Question

A fluid flows through a pipe with a varying cross-sectional area. If the velocity of the fluid is \( v_1 = 4 \, \text{m/s} \) at a point where the cross-sectional area is \( A_1 = 2 \, \text{m}^2 \), and the velocity at another point where the cross-sectional area is \( A_2 = 1 \, \text{m}^2 \) is \( v_2 \), what is the velocity \( v_2 \)?

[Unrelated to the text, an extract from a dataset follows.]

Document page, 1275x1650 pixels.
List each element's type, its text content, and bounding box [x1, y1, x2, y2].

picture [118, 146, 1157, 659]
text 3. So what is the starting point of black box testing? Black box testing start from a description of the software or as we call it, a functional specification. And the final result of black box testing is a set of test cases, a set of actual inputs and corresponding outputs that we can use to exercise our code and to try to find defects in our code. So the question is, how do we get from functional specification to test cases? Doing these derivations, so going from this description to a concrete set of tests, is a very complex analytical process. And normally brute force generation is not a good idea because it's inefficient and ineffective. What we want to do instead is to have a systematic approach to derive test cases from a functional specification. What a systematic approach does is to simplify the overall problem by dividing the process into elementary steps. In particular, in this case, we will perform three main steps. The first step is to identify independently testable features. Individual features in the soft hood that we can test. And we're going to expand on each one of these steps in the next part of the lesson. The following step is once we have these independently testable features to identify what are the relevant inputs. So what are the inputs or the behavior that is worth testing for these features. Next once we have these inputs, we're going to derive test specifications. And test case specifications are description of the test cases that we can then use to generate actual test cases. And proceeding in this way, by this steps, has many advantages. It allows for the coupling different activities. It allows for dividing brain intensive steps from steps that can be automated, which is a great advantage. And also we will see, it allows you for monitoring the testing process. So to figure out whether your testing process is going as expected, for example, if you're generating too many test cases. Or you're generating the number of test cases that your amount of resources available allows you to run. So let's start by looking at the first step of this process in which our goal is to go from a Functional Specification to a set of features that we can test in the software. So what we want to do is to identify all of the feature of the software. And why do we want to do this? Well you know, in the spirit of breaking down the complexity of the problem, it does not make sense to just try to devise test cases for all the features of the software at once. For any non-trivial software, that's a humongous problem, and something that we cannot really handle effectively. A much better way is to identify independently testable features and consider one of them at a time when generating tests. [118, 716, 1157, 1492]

• A. \( 8 \, \text{m/s} \)
• B. \( 4 \, \text{m/s} \)
• C. \( 2 \, \text{m/s} \)
• D. \( 1 \, \text{m/s} \)

Hint:

For fluids flowing through a pipe with varying cross-section, use the principle of continuity \( A_1 v_1 = A_2 v_2 \) to find the velocity at different points in the pipe.

Answer 1

The Correct Option is A

A fluid flows through a pipe with variable cross-sectional areas. At a cross-section with area \( A_1 = 2 \, \text{m}^2 \), the fluid velocity is \( v_1 = 4 \, \text{m/s} \). At another cross-section with area \( A_2 = 1 \, \text{m}^2 \), the velocity is \( v_2 \). Determine \( v_2 \). Step 1: Apply the continuity principle The continuity principle for incompressible fluid flow asserts that the volumetric flow rate is constant. This is expressed as: \[ A_1 v_1 = A_2 v_2 \] Step 2: Input known values Substitute the given values \( A_1 = 2 \, \text{m}^2 \), \( v_1 = 4 \, \text{m/s} \), and \( A_2 = 1 \, \text{m}^2 \) into the continuity equation: \[ 2 \times 4 = 1 \times v_2 \] \[ 8 = v_2 \] Answer: The velocity \( v_2 \) is \( 8 \, \text{m/s} \).